DATA SECTION START

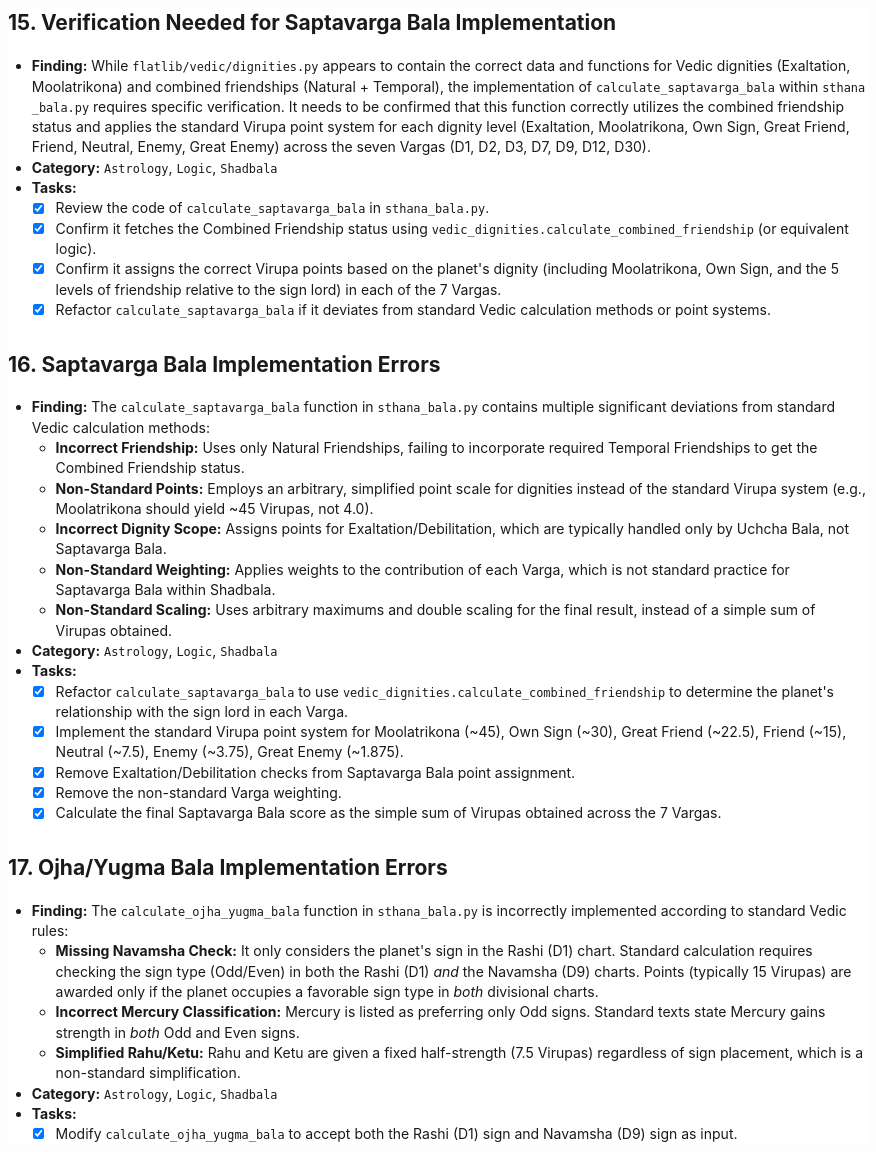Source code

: ## 15. Verification Needed for Saptavarga Bala Implementation

*   **Finding:** While `flatlib/vedic/dignities.py` appears to contain the correct data and functions for Vedic dignities (Exaltation, Moolatrikona) and combined friendships (Natural + Temporal), the implementation of `calculate_saptavarga_bala` within `sthana_bala.py` requires specific verification. It needs to be confirmed that this function correctly utilizes the combined friendship status and applies the standard Virupa point system for each dignity level (Exaltation, Moolatrikona, Own Sign, Great Friend, Friend, Neutral, Enemy, Great Enemy) across the seven Vargas (D1, D2, D3, D7, D9, D12, D30).
*   **Category:** `Astrology`, `Logic`, `Shadbala`
*   **Tasks:**
    *   [x] Review the code of `calculate_saptavarga_bala` in `sthana_bala.py`.
    *   [x] Confirm it fetches the Combined Friendship status using `vedic_dignities.calculate_combined_friendship` (or equivalent logic).
    *   [x] Confirm it assigns the correct Virupa points based on the planet's dignity (including Moolatrikona, Own Sign, and the 5 levels of friendship relative to the sign lord) in each of the 7 Vargas.
    *   [x] Refactor `calculate_saptavarga_bala` if it deviates from standard Vedic calculation methods or point systems.

## 16. Saptavarga Bala Implementation Errors

*   **Finding:** The `calculate_saptavarga_bala` function in `sthana_bala.py` contains multiple significant deviations from standard Vedic calculation methods:
    *   **Incorrect Friendship:** Uses only Natural Friendships, failing to incorporate required Temporal Friendships to get the Combined Friendship status.
    *   **Non-Standard Points:** Employs an arbitrary, simplified point scale for dignities instead of the standard Virupa system (e.g., Moolatrikona should yield ~45 Virupas, not 4.0).
    *   **Incorrect Dignity Scope:** Assigns points for Exaltation/Debilitation, which are typically handled only by Uchcha Bala, not Saptavarga Bala.
    *   **Non-Standard Weighting:** Applies weights to the contribution of each Varga, which is not standard practice for Saptavarga Bala within Shadbala.
    *   **Non-Standard Scaling:** Uses arbitrary maximums and double scaling for the final result, instead of a simple sum of Virupas obtained.
*   **Category:** `Astrology`, `Logic`, `Shadbala`
*   **Tasks:**
    *   [x] Refactor `calculate_saptavarga_bala` to use `vedic_dignities.calculate_combined_friendship` to determine the planet's relationship with the sign lord in each Varga.
    *   [x] Implement the standard Virupa point system for Moolatrikona (~45), Own Sign (~30), Great Friend (~22.5), Friend (~15), Neutral (~7.5), Enemy (~3.75), Great Enemy (~1.875).
    *   [x] Remove Exaltation/Debilitation checks from Saptavarga Bala point assignment.
    *   [x] Remove the non-standard Varga weighting.
    *   [x] Calculate the final Saptavarga Bala score as the simple sum of Virupas obtained across the 7 Vargas.

## 17. Ojha/Yugma Bala Implementation Errors

*   **Finding:** The `calculate_ojha_yugma_bala` function in `sthana_bala.py` is incorrectly implemented according to standard Vedic rules:
    *   **Missing Navamsha Check:** It only considers the planet's sign in the Rashi (D1) chart. Standard calculation requires checking the sign type (Odd/Even) in both the Rashi (D1) *and* the Navamsha (D9) charts. Points (typically 15 Virupas) are awarded only if the planet occupies a favorable sign type in *both* divisional charts.
    *   **Incorrect Mercury Classification:** Mercury is listed as preferring only Odd signs. Standard texts state Mercury gains strength in *both* Odd and Even signs.
    *   **Simplified Rahu/Ketu:** Rahu and Ketu are given a fixed half-strength (7.5 Virupas) regardless of sign placement, which is a non-standard simplification.
*   **Category:** `Astrology`, `Logic`, `Shadbala`
*   **Tasks:**
    *   [x] Modify `calculate_ojha_yugma_bala` to accept both the Rashi (D1) sign and Navamsha (D9) sign as input.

DATA SECTION END

WHAT THE EXERCISE ASKS:
Set out the lines of the records as a Markdown table with the columns Row and Line. Start at the beginning of the records and go through the line containing "for Saptavarga Bala Implementation", including that line, skipping blank lines and leaving the pictures out.

EXERCISE SOLUTION:
| Row | Line |
|---|---|
| 1 | Source code |
| 2 | : ## 15. Verification Needed for Saptavarga Bala Implementation |